With the Bulls leading by two with under a minute left in Game 5 of the 1991 NBA Finals against the Lakers, Jordan drove the lane, met a double team and found an open John Paxson to drill what was essentially a game-sealing jumper. Six years later, Jordan did it again. With the Bulls tied with the Utah Jazz with 11 seconds left in Game 6 of the 1997 NBA Finals, Jordan met a double team and found Steve Kerr to drill the game-winner above the free-throw line to win the series.
Bryant took a similar approach. With the Lakers and Orlando Magic tied in Game 4 of the 2009 NBA Finals with 34.1 seconds left in overtime, Dwight Howard and Jameer Nelson double teamed Bryant in the post. So Bryant whipped the ball to Derek Fisher for the go-ahead 3-pointer. In Game 7 of the 2010 NBA Finals against the Boston Celtics, Bryant navigated a double team and found an open Ron Artest for a 3-pointer that gave the Lakers a six-point lead with a minute remaining.
Therefore, it makes absolutely zero sense to praise Jordan and Bryant with trusting their teammates while criticizing James for trusting his.
“He was ready to take on the whole team,” Lakers coach Frank Vogel said of James. “He had two guys on him. A third defender came. So with three guys on you, he made the right play. Danny is one of our best shooters, he had a great look, and we live with the results.”

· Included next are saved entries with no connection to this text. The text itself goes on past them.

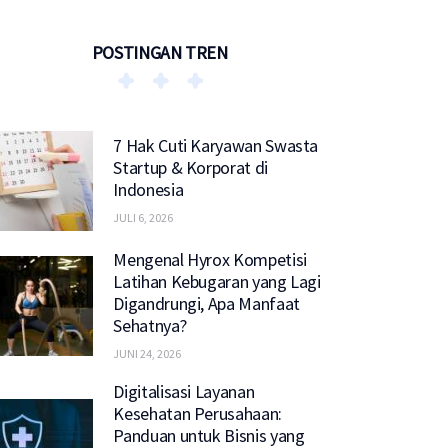
POSTINGAN TREN
7 Hak Cuti Karyawan Swasta
Startup & Korporat di
Indonesia
JULI 6, 2026
Mengenal Hyrox Kompetisi
Latihan Kebugaran yang Lagi
Digandrungi, Apa Manfaat
Sehatnya?
JUNI 24, 2026
Digitalisasi Layanan
Kesehatan Perusahaan:
Panduan untuk Bisnis yang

Besides, the Lakers have to live with the results for reasons that have nothing to do with the final play.
Butler remained unstoppable with 35 points, 12 rebounds and 11 assists. The Lakers disputed Davis’ foul that rewarded Butler a pair of foul shots that gave the Lakers a 107-106 lead with 46.7 seconds left. Though Davis still had 28 points, 12 rebounds, three assists, three steals and three blocks, he looked hobbled while nursing an aggravated right heel. Morris, Kyle Kuzma and Rajon Rondo combined for 0-of-7 from deep. The Lakers committed 21 fouls, while Dwight Howard inexplicably committed a Flagrant Foul 1 on Butler.
And yes, Green and Morris screwed up on the final play. But don’t blame James for trusting them. Blame Green and Morris for not living up to the moment the way Paxson, Kerr, Fisher and Artest did.
“They’re vets. I don't think too much needs to be said to them,” James said. “I believe they will be much better and I'm not saying they even played bad tonight. Everybody in the lineup tonight that got minutes gave the effort. We just had some mental breakdowns at times.”
One thing is clear: James’ pass on the final play was not a mental breakdown whatsoever. It captured James’ intent to play the right way, which put the Lakers in a position to begin with to cement an NBA title. They will try again in Game 6 on Sunday.